Only the pictures should be dropped; every line of the data must come back exactly as written.

Extracted page text data:
╭──

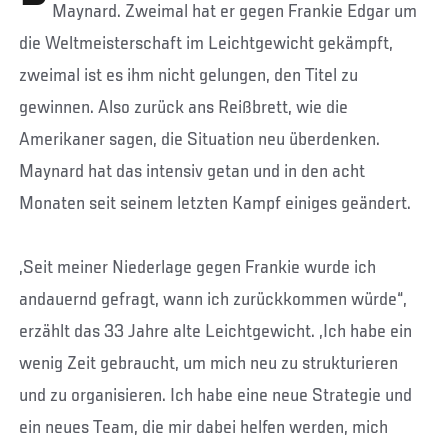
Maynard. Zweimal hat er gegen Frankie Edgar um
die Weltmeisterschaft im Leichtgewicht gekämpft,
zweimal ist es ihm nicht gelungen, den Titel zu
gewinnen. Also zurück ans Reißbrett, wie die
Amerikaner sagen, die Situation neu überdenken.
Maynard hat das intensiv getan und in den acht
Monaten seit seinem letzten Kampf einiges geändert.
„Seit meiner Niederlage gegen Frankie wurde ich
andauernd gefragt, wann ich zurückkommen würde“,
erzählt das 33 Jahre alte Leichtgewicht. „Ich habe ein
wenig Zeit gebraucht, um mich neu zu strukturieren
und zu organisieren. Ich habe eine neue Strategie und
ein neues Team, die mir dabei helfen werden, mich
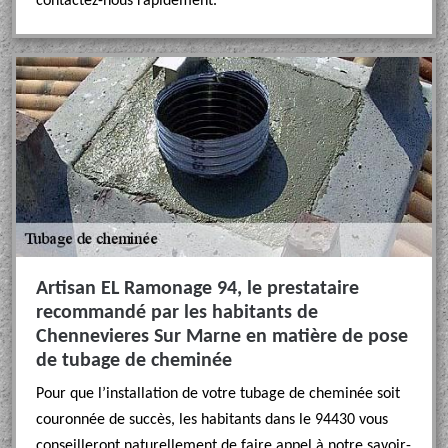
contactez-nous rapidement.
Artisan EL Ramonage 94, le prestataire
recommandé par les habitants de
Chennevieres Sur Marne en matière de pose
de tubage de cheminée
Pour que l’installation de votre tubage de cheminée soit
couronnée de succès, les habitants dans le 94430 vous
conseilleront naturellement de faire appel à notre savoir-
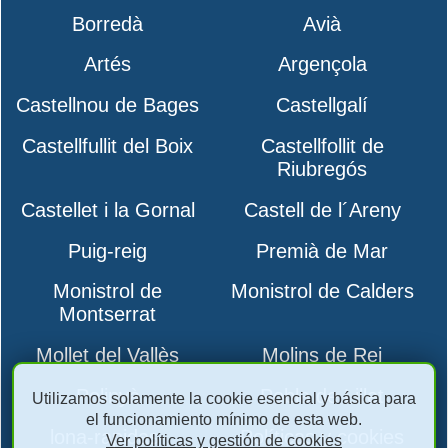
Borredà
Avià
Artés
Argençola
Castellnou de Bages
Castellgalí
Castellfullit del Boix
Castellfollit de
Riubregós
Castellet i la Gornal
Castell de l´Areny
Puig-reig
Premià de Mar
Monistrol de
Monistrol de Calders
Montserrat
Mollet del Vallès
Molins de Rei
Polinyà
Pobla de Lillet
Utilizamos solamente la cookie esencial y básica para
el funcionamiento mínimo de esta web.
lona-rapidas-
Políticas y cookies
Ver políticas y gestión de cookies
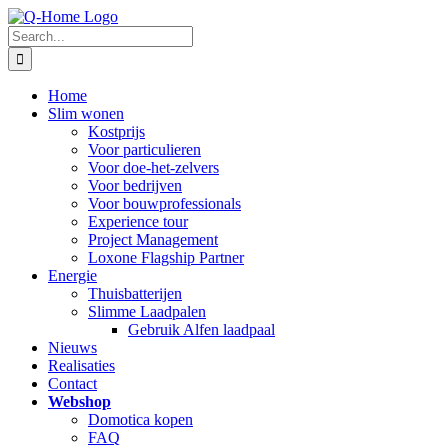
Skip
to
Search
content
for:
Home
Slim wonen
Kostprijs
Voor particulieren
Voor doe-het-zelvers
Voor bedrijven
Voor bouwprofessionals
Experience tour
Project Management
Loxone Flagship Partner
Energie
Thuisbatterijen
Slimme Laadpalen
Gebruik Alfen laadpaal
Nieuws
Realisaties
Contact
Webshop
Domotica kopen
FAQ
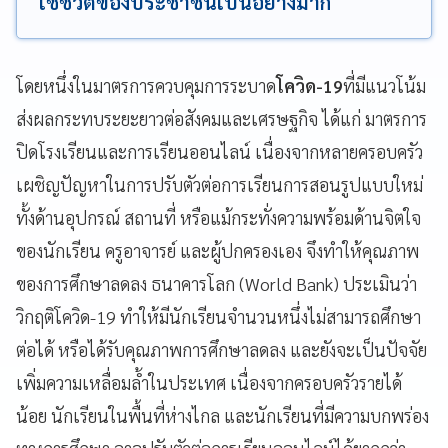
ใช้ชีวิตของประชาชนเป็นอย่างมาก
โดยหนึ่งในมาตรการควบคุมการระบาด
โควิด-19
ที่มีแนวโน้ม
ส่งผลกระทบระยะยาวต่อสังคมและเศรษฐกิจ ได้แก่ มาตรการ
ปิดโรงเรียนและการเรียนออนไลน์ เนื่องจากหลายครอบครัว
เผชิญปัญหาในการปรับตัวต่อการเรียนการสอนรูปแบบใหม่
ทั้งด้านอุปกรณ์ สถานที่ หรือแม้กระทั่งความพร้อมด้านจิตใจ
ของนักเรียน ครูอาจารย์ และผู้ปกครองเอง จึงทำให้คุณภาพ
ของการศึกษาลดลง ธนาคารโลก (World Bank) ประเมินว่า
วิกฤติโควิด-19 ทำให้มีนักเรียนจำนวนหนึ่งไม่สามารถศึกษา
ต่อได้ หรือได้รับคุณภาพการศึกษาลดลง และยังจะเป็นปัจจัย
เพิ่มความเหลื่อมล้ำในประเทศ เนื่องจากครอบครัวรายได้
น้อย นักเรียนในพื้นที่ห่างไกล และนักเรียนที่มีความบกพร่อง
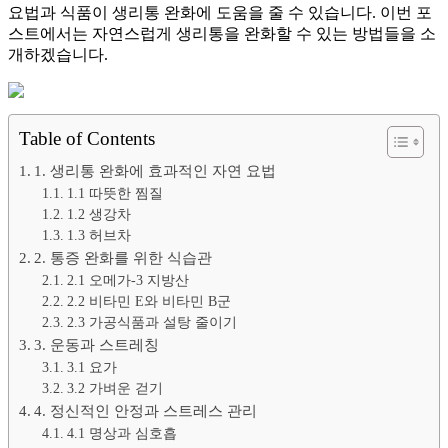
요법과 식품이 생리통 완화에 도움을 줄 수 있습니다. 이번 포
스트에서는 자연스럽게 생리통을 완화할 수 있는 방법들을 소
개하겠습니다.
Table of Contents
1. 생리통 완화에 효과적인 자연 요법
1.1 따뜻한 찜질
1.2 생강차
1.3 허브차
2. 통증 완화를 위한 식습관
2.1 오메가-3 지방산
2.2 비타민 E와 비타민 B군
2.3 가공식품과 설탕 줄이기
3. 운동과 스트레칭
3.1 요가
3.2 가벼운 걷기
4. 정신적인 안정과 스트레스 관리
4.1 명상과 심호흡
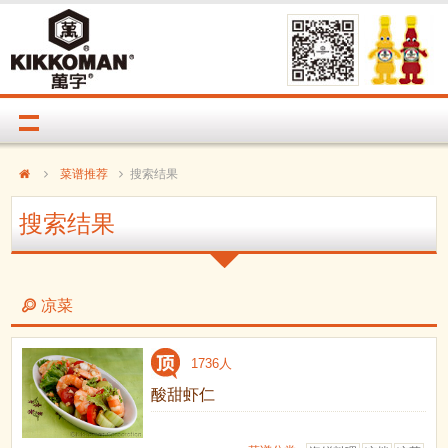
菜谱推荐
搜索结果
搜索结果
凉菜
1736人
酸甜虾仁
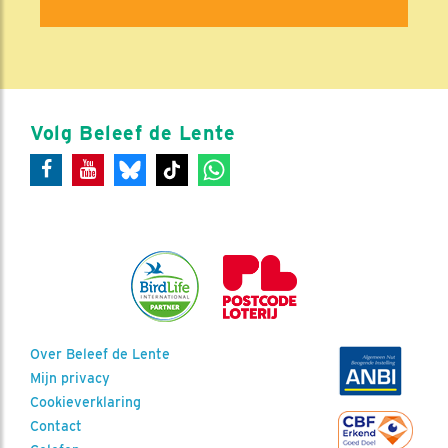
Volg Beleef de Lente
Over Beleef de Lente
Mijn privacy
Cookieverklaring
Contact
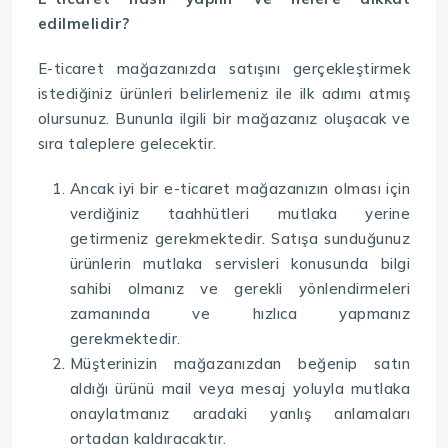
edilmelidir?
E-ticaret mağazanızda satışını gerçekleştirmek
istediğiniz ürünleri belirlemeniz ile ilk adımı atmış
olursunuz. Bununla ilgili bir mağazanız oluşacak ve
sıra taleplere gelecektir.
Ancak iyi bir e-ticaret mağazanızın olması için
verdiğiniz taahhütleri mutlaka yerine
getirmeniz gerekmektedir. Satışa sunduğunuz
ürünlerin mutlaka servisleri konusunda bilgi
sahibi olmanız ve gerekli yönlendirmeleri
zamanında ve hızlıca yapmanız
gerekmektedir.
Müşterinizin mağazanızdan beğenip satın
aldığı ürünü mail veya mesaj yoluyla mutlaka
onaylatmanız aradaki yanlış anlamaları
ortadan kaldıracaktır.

╰──

#### OUTPUT FOR THIS TASK
Maynard. Zweimal hat er gegen Frankie Edgar um
die Weltmeisterschaft im Leichtgewicht gekämpft,
zweimal ist es ihm nicht gelungen, den Titel zu
gewinnen. Also zurück ans Reißbrett, wie die
Amerikaner sagen, die Situation neu überdenken.
Maynard hat das intensiv getan und in den acht
Monaten seit seinem letzten Kampf einiges geändert.
„Seit meiner Niederlage gegen Frankie wurde ich
andauernd gefragt, wann ich zurückkommen würde“,
erzählt das 33 Jahre alte Leichtgewicht. „Ich habe ein
wenig Zeit gebraucht, um mich neu zu strukturieren
und zu organisieren. Ich habe eine neue Strategie und
ein neues Team, die mir dabei helfen werden, mich
contactez-nous rapidement.
Artisan EL Ramonage 94, le prestataire
recommandé par les habitants de
Chennevieres Sur Marne en matière de pose
de tubage de cheminée
Pour que l’installation de votre tubage de cheminée soit
couronnée de succès, les habitants dans le 94430 vous
conseilleront naturellement de faire appel à notre savoir-
Borredà
Avià
Artés
Argençola
Castellnou de Bages
Castellgalí
Castellfullit del Boix
Castellfollit de
Riubregós
Castellet i la Gornal
Castell de l´Areny
Puig-reig
Premià de Mar
Monistrol de
Monistrol de Calders
Montserrat
Mollet del Vallès
Molins de Rei
Polinyà
Pobla de Lillet
Utilizamos solamente la cookie esencial y básica para
el funcionamiento mínimo de esta web.
lona-rapidas-
Políticas y cookies
Ver políticas y gestión de cookies
Skip
to
Search
content
for:
Home
Slim wonen
Kostprijs
Voor particulieren
Voor doe-het-zelvers
Voor bedrijven
Voor bouwprofessionals
Experience tour
Project Management
Loxone Flagship Partner
Energie
Thuisbatterijen
Slimme Laadpalen
Gebruik Alfen laadpaal
Nieuws
Realisaties
Contact
Webshop
Domotica kopen
FAQ
ใช้ชีวิตของประชาชนเป็นอย่างมาก
โดยหนึ่งในมาตรการควบคุมการระบาด
โควิด-19
ที่มีแนวโน้ม
ส่งผลกระทบระยะยาวต่อสังคมและเศรษฐกิจ ได้แก่ มาตรการ
ปิดโรงเรียนและการเรียนออนไลน์ เนื่องจากหลายครอบครัว
เผชิญปัญหาในการปรับตัวต่อการเรียนการสอนรูปแบบใหม่
ทั้งด้านอุปกรณ์ สถานที่ หรือแม้กระทั่งความพร้อมด้านจิตใจ
ของนักเรียน ครูอาจารย์ และผู้ปกครองเอง จึงทำให้คุณภาพ
ของการศึกษาลดลง ธนาคารโลก (World Bank) ประเมินว่า
วิกฤติโควิด-19 ทำให้มีนักเรียนจำนวนหนึ่งไม่สามารถศึกษา
ต่อได้ หรือได้รับคุณภาพการศึกษาลดลง และยังจะเป็นปัจจัย
เพิ่มความเหลื่อมล้ำในประเทศ เนื่องจากครอบครัวรายได้
น้อย นักเรียนในพื้นที่ห่างไกล และนักเรียนที่มีความบกพร่อง
요법과 식품이 생리통 완화에 도움을 줄 수 있습니다. 이번 포
스트에서는 자연스럽게 생리통을 완화할 수 있는 방법들을 소
개하겠습니다.
Table of Contents
1. 생리통 완화에 효과적인 자연 요법
1.1 따뜻한 찜질
1.2 생강차
1.3 허브차
2. 통증 완화를 위한 식습관
2.1 오메가-3 지방산
2.2 비타민 E와 비타민 B군
2.3 가공식품과 설탕 줄이기
3. 운동과 스트레칭
3.1 요가
3.2 가벼운 걷기
4. 정신적인 안정과 스트레스 관리
4.1 명상과 심호흡
菜谱推荐
搜索结果
搜索结果
凉菜
1736人
酸甜虾仁
Volg Beleef de Lente
Over Beleef de Lente
Mijn privacy
Cookieverklaring
Contact
edilmelidir?
E-ticaret mağazanızda satışını gerçekleştirmek
istediğiniz ürünleri belirlemeniz ile ilk adımı atmış
olursunuz. Bununla ilgili bir mağazanız oluşacak ve
sıra taleplere gelecektir.
Ancak iyi bir e-ticaret mağazanızın olması için
verdiğiniz taahhütleri mutlaka yerine
getirmeniz gerekmektedir. Satışa sunduğunuz
ürünlerin mutlaka servisleri konusunda bilgi
sahibi olmanız ve gerekli yönlendirmeleri
zamanında ve hızlıca yapmanız
gerekmektedir.
Müşterinizin mağazanızdan beğenip satın
aldığı ürünü mail veya mesaj yoluyla mutlaka
onaylatmanız aradaki yanlış anlamaları
ortadan kaldıracaktır.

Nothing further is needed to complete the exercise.